Targeted Age Group:: middle grade to Y/A
What Inspired You to Write Your Book?
The setting for my book was inspired by places I’ve lived starting with Alaska, then the British Isles (specifically Northern Ireland), then Whidbey Island, Washington. The plot was inspired by a dream I had of a princess being kidnapped (Mila is kidnapped in the first Guardian of the Gauntlet book). During the time I started the book there was a snowstorm, school was closed, and I was reading Stephen R. Donaldson’s book, A Mirror of Her Dreams.
How Did You Come up With Your Characters?

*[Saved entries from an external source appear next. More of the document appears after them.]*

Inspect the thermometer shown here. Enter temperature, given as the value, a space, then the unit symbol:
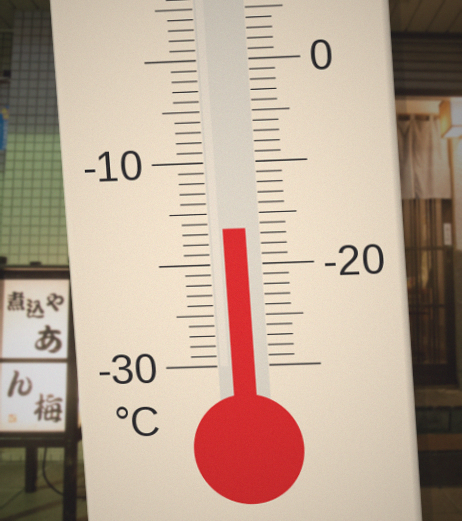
-16.5 °C
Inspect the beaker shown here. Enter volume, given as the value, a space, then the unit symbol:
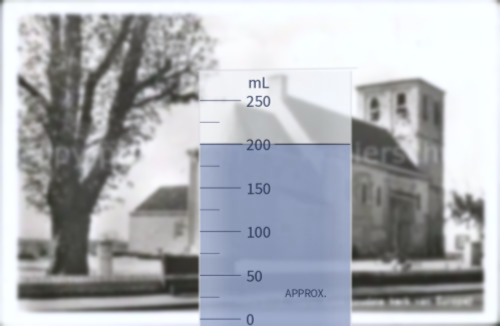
200 mL
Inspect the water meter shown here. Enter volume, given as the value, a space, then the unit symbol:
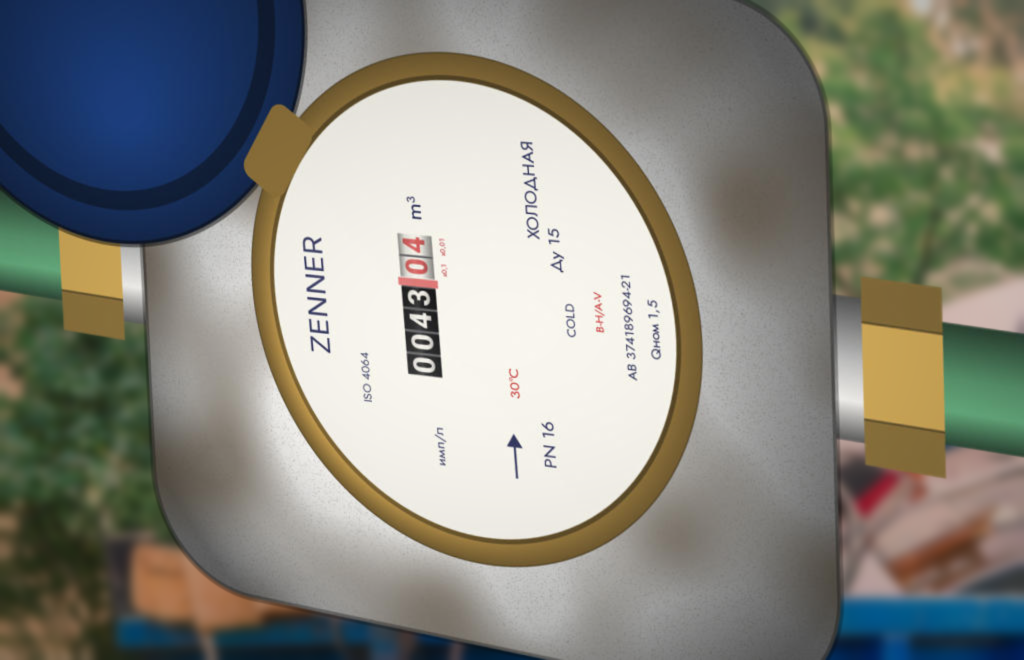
43.04 m³
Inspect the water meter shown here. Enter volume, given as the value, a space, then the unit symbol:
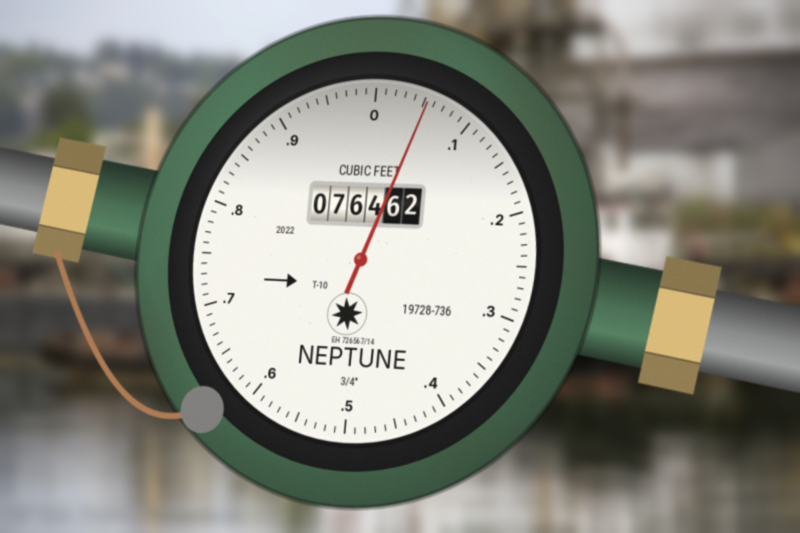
76462.05 ft³
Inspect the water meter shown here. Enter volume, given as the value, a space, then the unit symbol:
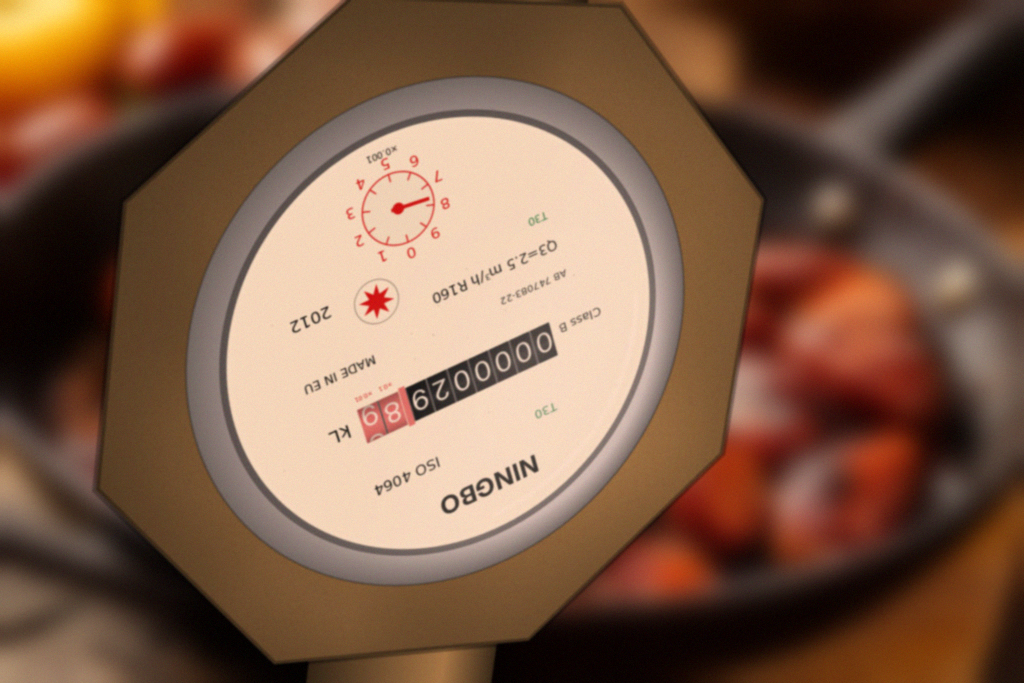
29.887 kL
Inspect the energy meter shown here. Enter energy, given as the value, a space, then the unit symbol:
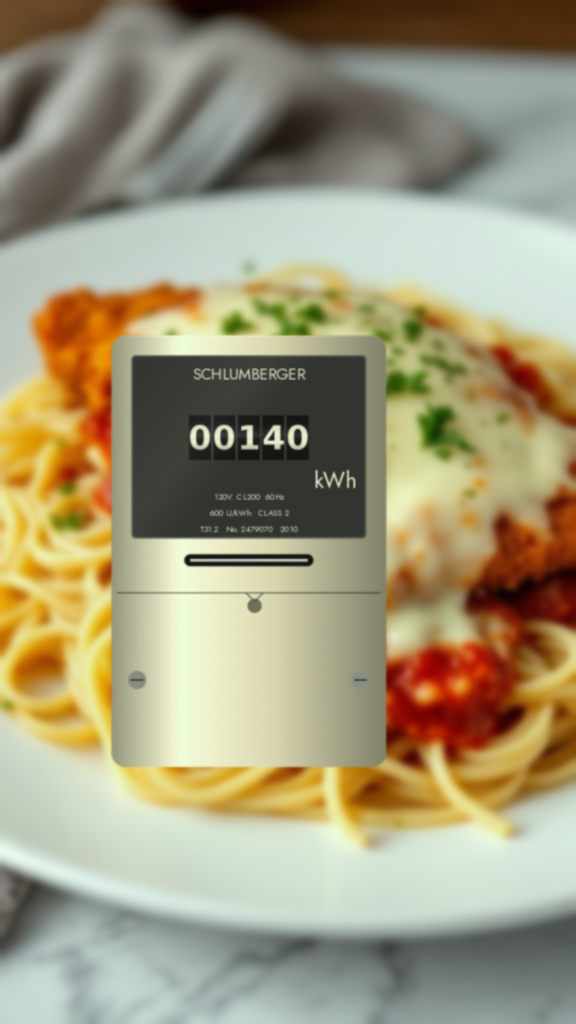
140 kWh
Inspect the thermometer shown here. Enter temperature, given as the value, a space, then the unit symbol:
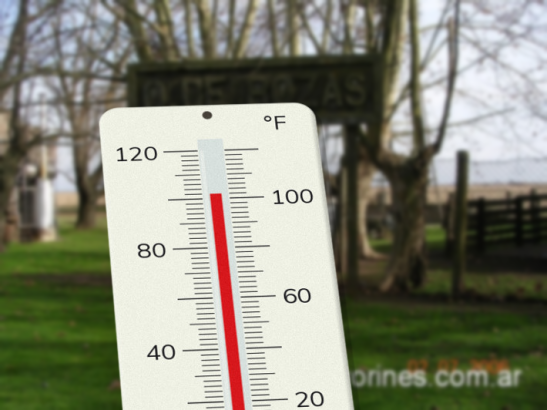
102 °F
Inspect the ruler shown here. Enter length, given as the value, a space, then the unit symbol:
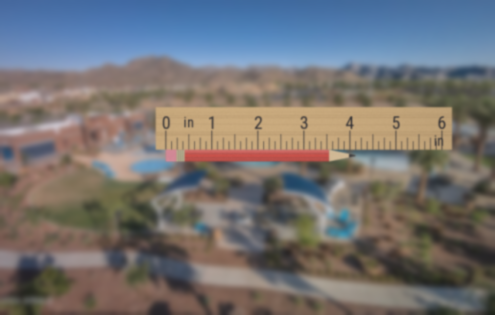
4.125 in
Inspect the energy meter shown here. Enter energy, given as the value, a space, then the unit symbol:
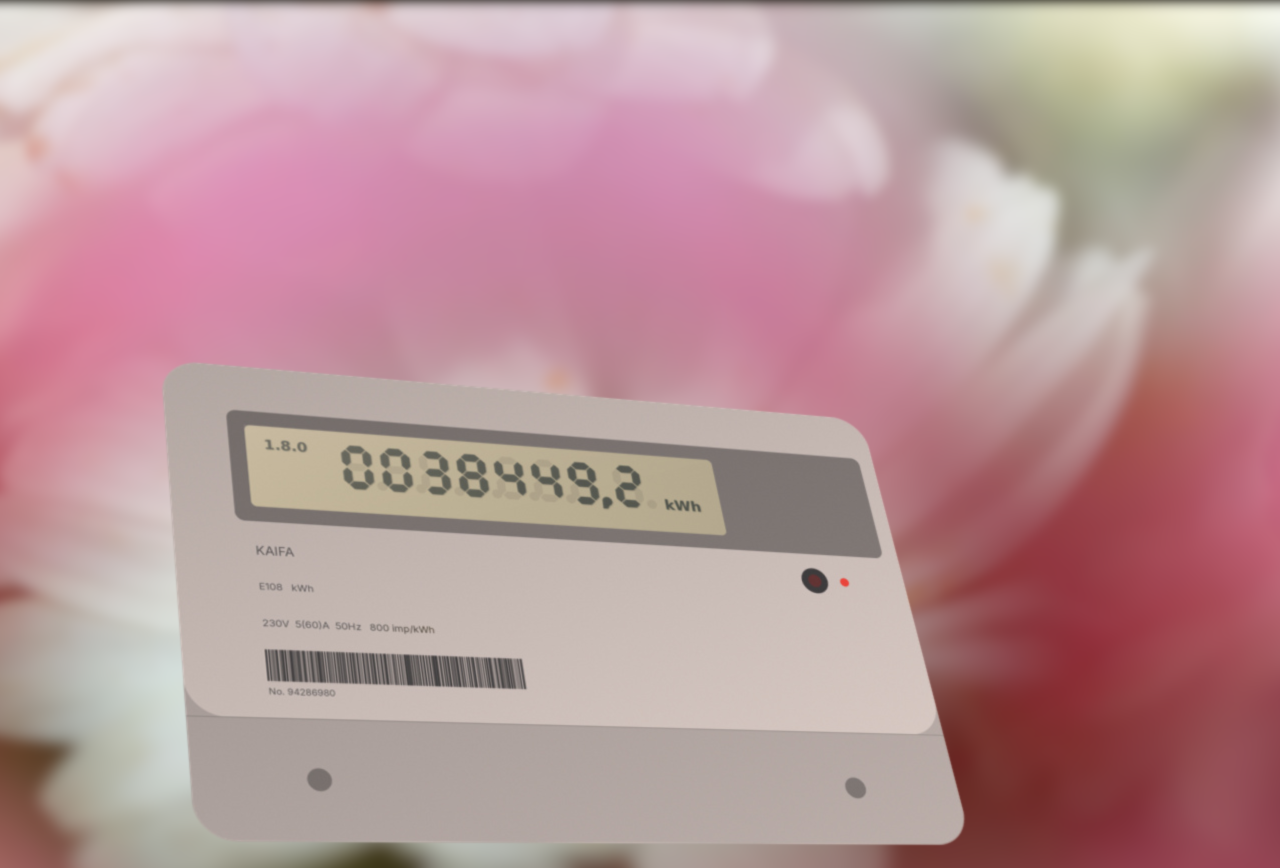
38449.2 kWh
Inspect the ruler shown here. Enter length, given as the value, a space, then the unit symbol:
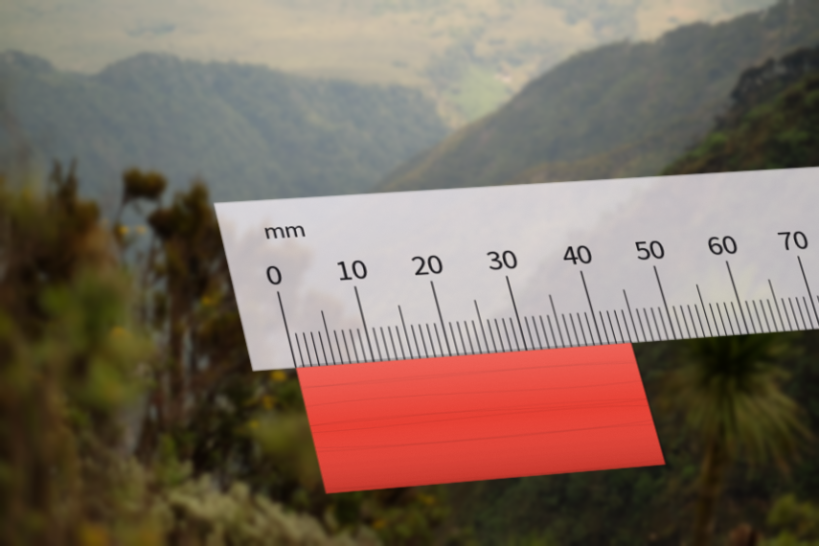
44 mm
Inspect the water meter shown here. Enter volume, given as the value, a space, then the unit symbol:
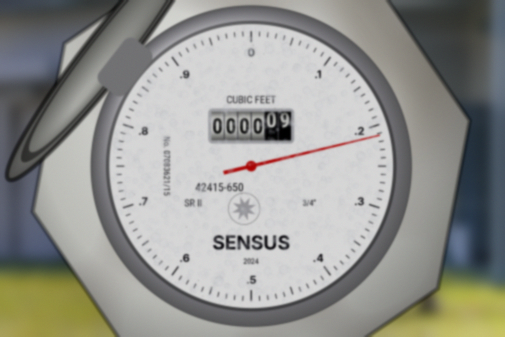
9.21 ft³
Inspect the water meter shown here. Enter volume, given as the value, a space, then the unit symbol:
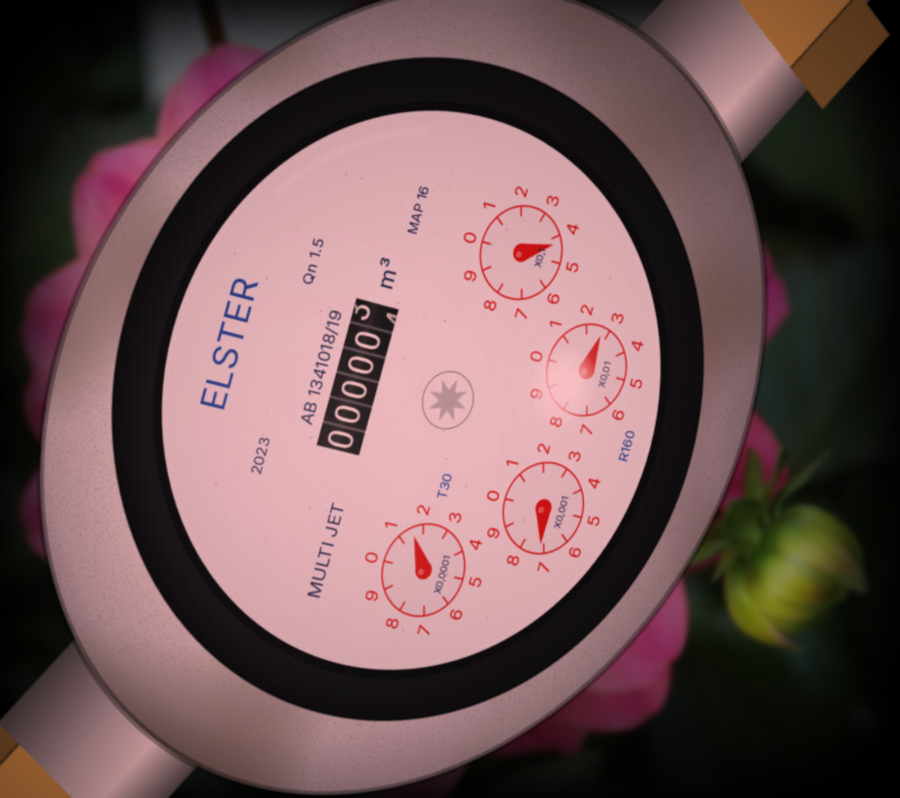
3.4271 m³
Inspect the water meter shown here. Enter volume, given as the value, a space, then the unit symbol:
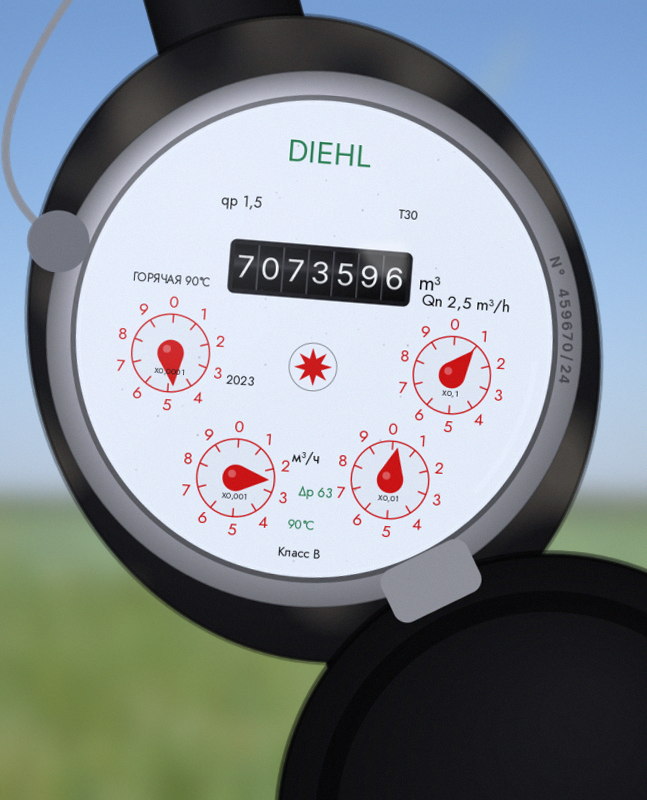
7073596.1024 m³
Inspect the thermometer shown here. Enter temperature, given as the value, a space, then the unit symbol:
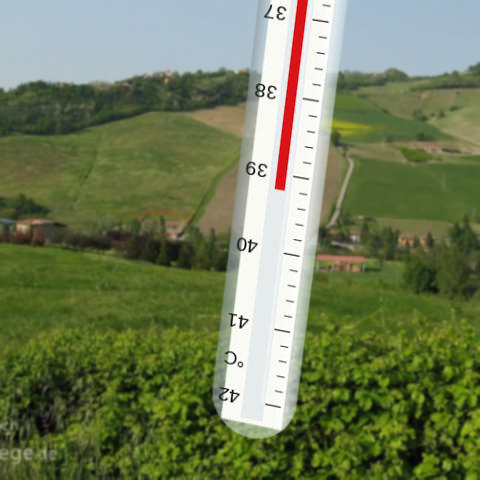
39.2 °C
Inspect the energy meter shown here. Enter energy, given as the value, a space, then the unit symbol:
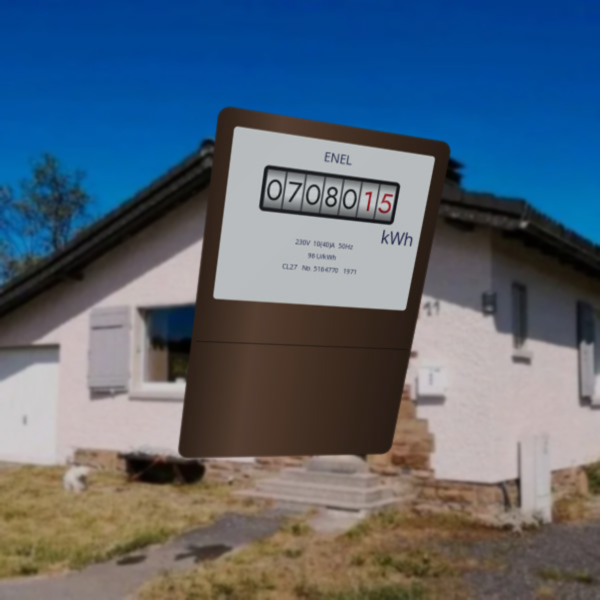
7080.15 kWh
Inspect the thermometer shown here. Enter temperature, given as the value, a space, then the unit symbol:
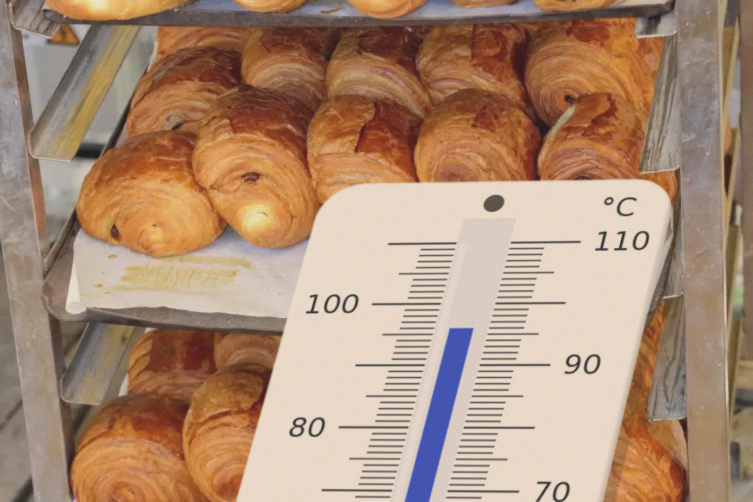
96 °C
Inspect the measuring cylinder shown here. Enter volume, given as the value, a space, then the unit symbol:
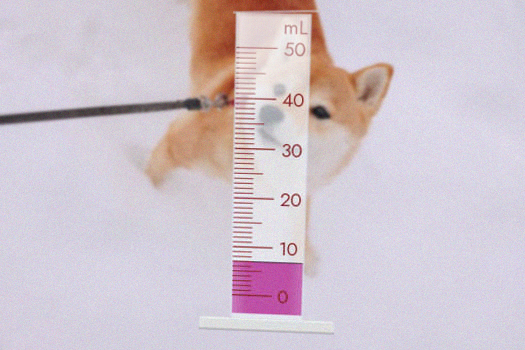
7 mL
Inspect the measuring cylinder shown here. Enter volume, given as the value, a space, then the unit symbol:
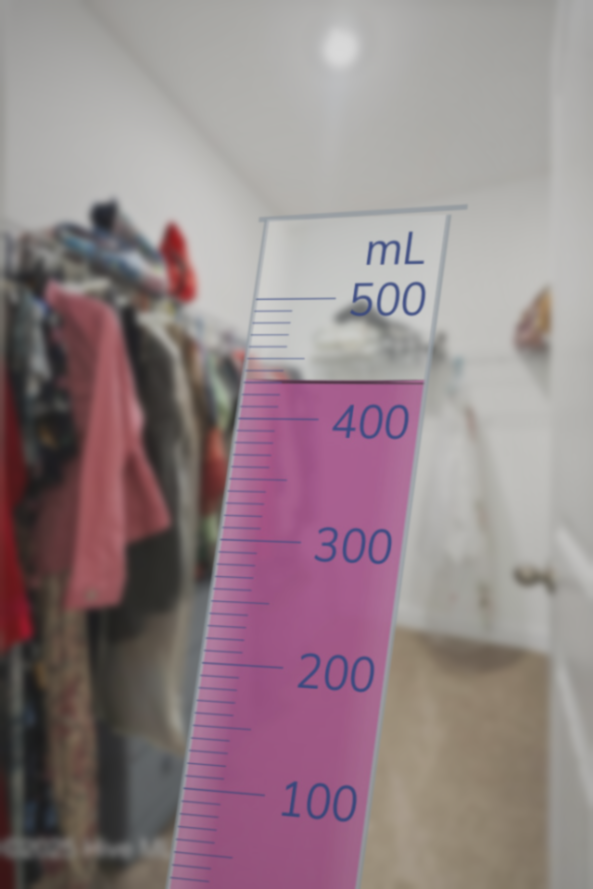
430 mL
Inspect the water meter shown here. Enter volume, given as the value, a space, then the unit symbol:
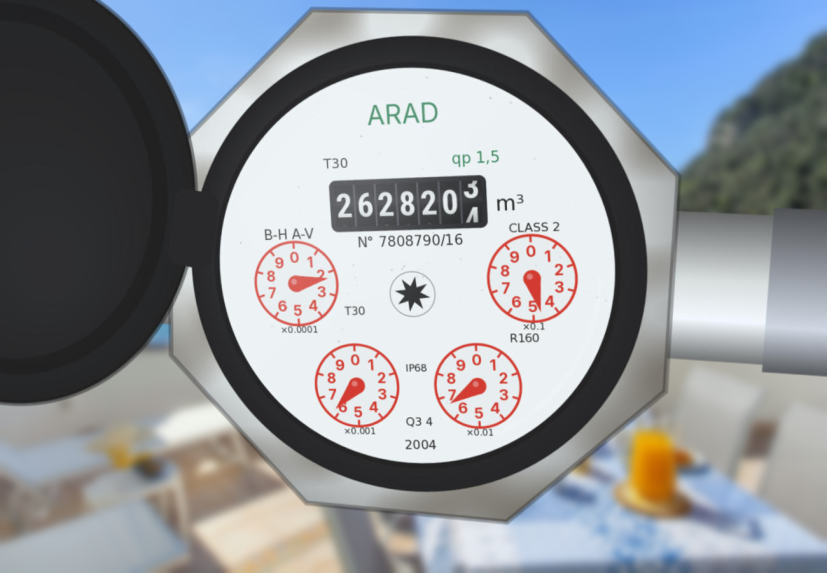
2628203.4662 m³
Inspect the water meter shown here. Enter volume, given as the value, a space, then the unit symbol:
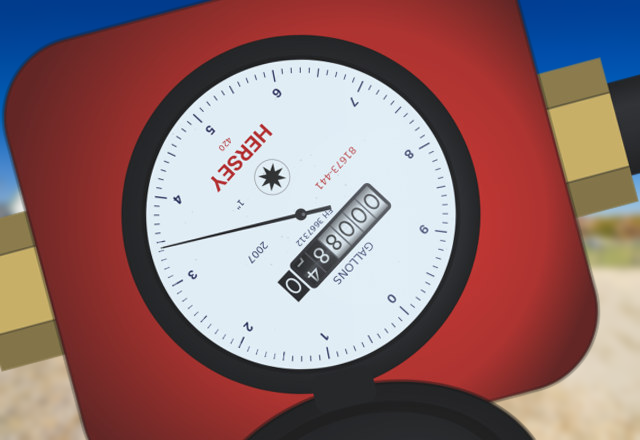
8843.4 gal
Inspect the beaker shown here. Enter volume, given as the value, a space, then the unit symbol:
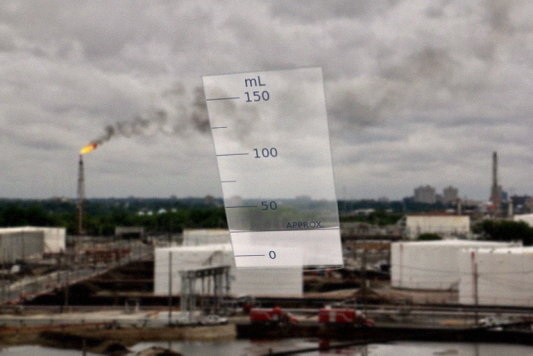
25 mL
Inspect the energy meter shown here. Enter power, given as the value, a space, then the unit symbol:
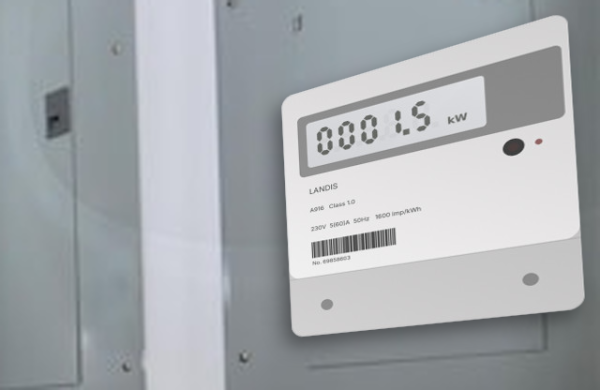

The characters are facets of myself, especially female characters like Camari. Mila is not just a facet of myself, but of friends I have had, as I never had a sister. I had to imagine what it would be like to have one. I had one sibling, a brother, but he doesn’t enter into this, except as to know what it’s like to have a sibling. The male characters are composites of men I have met, but not fashioned after any one person.
Book Sample
In the Sendior mountains, two kingdoms away, lived a magician named Mecandel. His heart was filled with wickedness, but his power was weak. He was a short man of stocky build with cinder-black hair and virulent eyes of an indistinguishable murky color. As the first son of a wealthy baron he enjoyed enormous riches. He owned an estate in Lower Sendior which he left his wife, the Baroness Fallo, to rule. Fallo had been promised to Mecandel in an arranged marriage. She was a simple, gullible woman, the only child of a neighboring baron and had inherited her father’s estate, which comprised the whole of her dowry. Fallo had brought the estate to the marriage, and Mecandel the means to keep it up, for it had been foundering and wrought with debts. Mecandel soon tired of his wife and her simple ways and went to the mountains to strengthen his magic. He had a great black tower built which he furnished mostly with bookcases full of spell books and paraphernalia for making magic such as dried ripplewort, an orange berry that only grew in the mountains of Sendior, and locks of hair which he had snatched from persons of royal blood or whom he suspected of having sorcery in their ancestral line.